Okay, you're working on reading with your kid(s). You're patient with the phonics, tenacious with the syllabification, rolling with their word recognition. And their reading is coming along!


Or maybe it's not, yet, and you're flat out of patience.


Either way, call in some reinforcements: your sister, your mom, a friend, whomever's game. Let them know what techniques your reader has and turn them loose for a read-aloud. If you know the listener tolerates ambiguity, questioning, risk taking, and blunders well, you might ask them to support a skill (one at a time, please!) your reader is working on. That's not as necessary as a new audience, though.


Learning is social. When C is reading a story out loud to my mom or sister, she's not only interacting with the author's point of view, but also with two radically different people and radically different readers: my sister never enjoyed reading, and my mother does. Each tolerates uncertainty, curiosity, daring, and failure differently, supporting C's thinking and problem-solving in diverse ways.

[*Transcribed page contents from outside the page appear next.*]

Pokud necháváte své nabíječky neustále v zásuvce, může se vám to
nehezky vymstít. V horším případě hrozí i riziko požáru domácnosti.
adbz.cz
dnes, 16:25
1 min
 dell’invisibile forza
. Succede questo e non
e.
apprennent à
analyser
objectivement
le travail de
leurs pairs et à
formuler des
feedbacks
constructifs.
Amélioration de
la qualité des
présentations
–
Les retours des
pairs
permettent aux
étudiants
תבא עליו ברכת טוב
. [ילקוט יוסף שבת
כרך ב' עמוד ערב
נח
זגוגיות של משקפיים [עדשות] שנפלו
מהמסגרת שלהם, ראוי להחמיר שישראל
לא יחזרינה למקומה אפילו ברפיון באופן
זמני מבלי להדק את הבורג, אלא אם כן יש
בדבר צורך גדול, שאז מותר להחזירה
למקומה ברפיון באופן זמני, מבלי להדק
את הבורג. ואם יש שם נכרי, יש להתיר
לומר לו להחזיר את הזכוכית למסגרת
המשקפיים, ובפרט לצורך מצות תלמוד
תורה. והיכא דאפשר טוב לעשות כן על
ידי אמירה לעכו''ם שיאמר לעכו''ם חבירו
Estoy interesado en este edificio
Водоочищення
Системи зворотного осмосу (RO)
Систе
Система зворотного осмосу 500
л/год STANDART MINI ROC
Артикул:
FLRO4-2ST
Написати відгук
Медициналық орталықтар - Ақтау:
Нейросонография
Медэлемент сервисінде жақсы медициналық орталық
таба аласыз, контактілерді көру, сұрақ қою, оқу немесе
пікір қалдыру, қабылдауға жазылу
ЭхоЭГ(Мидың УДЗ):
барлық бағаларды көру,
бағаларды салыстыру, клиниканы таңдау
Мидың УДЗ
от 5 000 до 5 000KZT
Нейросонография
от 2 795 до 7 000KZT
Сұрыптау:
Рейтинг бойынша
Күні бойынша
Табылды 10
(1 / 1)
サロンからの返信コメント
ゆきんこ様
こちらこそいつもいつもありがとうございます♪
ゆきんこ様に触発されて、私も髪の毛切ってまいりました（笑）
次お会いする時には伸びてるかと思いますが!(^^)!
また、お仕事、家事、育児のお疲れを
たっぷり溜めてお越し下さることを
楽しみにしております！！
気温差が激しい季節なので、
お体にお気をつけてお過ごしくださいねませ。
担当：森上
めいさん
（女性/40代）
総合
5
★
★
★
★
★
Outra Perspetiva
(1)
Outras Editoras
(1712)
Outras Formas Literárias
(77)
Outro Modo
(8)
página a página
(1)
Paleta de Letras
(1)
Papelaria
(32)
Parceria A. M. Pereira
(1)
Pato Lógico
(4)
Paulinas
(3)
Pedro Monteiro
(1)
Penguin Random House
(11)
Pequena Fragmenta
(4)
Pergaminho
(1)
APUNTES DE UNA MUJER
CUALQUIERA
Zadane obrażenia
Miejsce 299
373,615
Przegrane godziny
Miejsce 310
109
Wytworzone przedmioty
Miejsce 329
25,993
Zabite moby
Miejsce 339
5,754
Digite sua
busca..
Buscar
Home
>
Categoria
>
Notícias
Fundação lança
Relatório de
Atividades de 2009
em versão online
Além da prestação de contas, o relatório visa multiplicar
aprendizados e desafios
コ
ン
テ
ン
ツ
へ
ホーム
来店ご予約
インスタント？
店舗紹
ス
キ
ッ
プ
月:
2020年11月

Each offers feedback and assistance with her discrete skills. C hears other people who matter to her rewarding and emphasizing skills she's practicing.


Listening in from another room is amazing. Even if we only tune in for five minutes of a 30-minute read-aloud, we hear what's automatic, and what's not. We hear her response to different ways of teaching the same skill.


Reading techniques are direct instruction: we lay out specific pieces of information that with time and experience, turn into skills. And kids can only spin skills into knowledge with practice, through their own social participation.